Pricing of oil is directly managed by an oligopoly of players (govs, large corporations etc) on the supply side, and a diverse group of buyers with few main clusters on the demand side.
Stats, inflation, intensity can be misleading to deduce "what oil should become".
A game theoretic approach seems to be better, where main players are observed based on their moves and the outcomes with probabilities.
Price of oil must factor in cost of military presence in Middle East which should be incurred directly by oil companies, not tax payers. Once such adjusted, green energy renewables suddenly become cost effective
That's a mischaracterization. Many libertarians believe that perpetual monopolies cannot exist in a free market due to competition. So even though a cartel might form for some time or a company may hold a monopoly on a product, if the prices are not at true market value (too high, inflated, not competitive enough), a competitor will enter the space and undercut the monopoly.
If you're interested in reading more on the topic, search for keywords: rothbard, myth of natural monopoly
I agree with you 100% on Libertarians writings that monopolies are wring.
It is my experiences with defenders of monopolies. In my conversations with dozens of Libertarians they do not agree with me that the government should limit monopolies. I have a strong academic background and find that the philosophy of Libertarians is FAR from the grass root Libertarians' beliefs.
Doesn't work if the incumbent companies are selling natural resources and have access to all resources in question.
To illustrate, imagine we were in a free market and I wanted to start an oil company to disrupt the prices of an oil cartel. How am I going to do that if I don't have any oil?
I'll counter that illustration. Let's assume that there is no oil left that doesn't have claim by an oil company and therefore you are unable to compete directly in the oil manufacturing business. But, what you are really saying is that you think that the price for what utilization oil brings is too high, and thus you can compete with oil with another resource. This means that you could invest in whale oil, coal, solar, wind, natural gas, or nuclear, or something else. If the price of oil is too high, then there is large amounts of incentive to invest in something that might not even exist.
By offering those resources to the same spaces that utilize oil, you are competing with oil. If you are able to take customers from oil, oil will be forced to reduce their prices.
As I mentioned in the previous comment, you should check out the keywords I mentioned. And if you are thinking that I'm missing something, please direct some resources my way.
You have to have an option that is better than oil, otherwise it wouldn't work. Imagine if car fuel prices were being kept artificially high, how are you going to compete? If you invest in something new, it has to be better than oil. We're lucky in this case that electric cars have numerous benefits, but suppose for a second that they didn't exist.
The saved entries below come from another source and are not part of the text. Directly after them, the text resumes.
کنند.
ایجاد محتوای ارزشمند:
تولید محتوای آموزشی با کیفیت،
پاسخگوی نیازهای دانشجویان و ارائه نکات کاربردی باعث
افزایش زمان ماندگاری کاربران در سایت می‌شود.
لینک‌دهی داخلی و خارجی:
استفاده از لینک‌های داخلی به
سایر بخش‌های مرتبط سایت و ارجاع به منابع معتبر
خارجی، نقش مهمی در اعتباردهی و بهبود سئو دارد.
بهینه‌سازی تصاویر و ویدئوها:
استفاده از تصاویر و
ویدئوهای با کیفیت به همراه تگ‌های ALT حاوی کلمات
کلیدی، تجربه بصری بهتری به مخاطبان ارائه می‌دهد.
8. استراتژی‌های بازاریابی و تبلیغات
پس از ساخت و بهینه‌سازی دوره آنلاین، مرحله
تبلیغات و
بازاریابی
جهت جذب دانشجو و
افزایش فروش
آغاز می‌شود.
It's possible to run a car on natural gas, coal, etc... but there are hugh costs to competing... investment in new vehicles and investment in service stations and fuel transport being some of the biggest costs. And who's to stop the oil cartel waiting for you to launch, lowering their prices to undercut you, waiting for the competition to fail, then jacking prices back up again?
Most of the "taxes" you have include to make it "the most friction applied of almost any commodity" to are royalities.
The government for country X owns the land and leases it to E&P companies under an agreement that they will pay a Y% royalty in addition to taxes. In other words, I own this, but I'll let you produce it for me for a Y% cut.
Royalties are taxes in a strict sense, but they would be paid if it were a private landowner as well (though the government usually has more leverage to negotiate a better deal than an individual landowner).
The result that making that adjustment stabilizes the prices (discounting the peak in the 80s) is not surprising to me. As oil prices rise, the economy adapts to use less oil, so the adjusted metric tends to an equilibrium. Isn't that what supply and demand is supposed to do?